§ **Instructions to follow**: Reproduce the data below line by line, from its first line to the line with "Stade an, um", both included, and nothing past that point.

§ **Dataset**:
*** Begin section ***

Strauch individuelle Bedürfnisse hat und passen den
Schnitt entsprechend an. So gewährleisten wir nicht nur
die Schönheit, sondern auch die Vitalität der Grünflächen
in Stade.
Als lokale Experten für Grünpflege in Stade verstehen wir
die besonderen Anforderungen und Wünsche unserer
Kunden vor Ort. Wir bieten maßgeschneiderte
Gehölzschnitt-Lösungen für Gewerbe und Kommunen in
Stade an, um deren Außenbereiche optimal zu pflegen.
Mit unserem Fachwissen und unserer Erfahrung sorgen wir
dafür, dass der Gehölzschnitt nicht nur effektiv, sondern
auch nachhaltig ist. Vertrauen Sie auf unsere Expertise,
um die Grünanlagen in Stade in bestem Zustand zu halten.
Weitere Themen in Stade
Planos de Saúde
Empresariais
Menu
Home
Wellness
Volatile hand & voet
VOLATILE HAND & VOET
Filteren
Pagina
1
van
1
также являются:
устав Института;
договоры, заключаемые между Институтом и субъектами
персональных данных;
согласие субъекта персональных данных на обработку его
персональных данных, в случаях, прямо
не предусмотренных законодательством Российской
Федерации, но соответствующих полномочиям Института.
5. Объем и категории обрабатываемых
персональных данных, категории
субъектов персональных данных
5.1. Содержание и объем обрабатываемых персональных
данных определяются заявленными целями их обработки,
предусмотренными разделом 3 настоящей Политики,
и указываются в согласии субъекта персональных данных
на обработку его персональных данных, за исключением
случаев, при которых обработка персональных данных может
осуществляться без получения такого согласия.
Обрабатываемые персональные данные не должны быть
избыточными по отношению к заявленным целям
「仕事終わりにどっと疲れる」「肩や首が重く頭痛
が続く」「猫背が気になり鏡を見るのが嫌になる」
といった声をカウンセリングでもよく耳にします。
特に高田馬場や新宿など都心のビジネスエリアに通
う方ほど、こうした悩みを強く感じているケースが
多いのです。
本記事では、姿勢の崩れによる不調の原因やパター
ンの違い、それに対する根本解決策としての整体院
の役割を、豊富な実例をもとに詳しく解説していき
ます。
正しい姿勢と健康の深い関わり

*** End section ***

§ **Result**:
Strauch individuelle Bedürfnisse hat und passen den
Schnitt entsprechend an. So gewährleisten wir nicht nur
die Schönheit, sondern auch die Vitalität der Grünflächen
in Stade.
Als lokale Experten für Grünpflege in Stade verstehen wir
die besonderen Anforderungen und Wünsche unserer
Kunden vor Ort. Wir bieten maßgeschneiderte
Gehölzschnitt-Lösungen für Gewerbe und Kommunen in
Stade an, um deren Außenbereiche optimal zu pflegen.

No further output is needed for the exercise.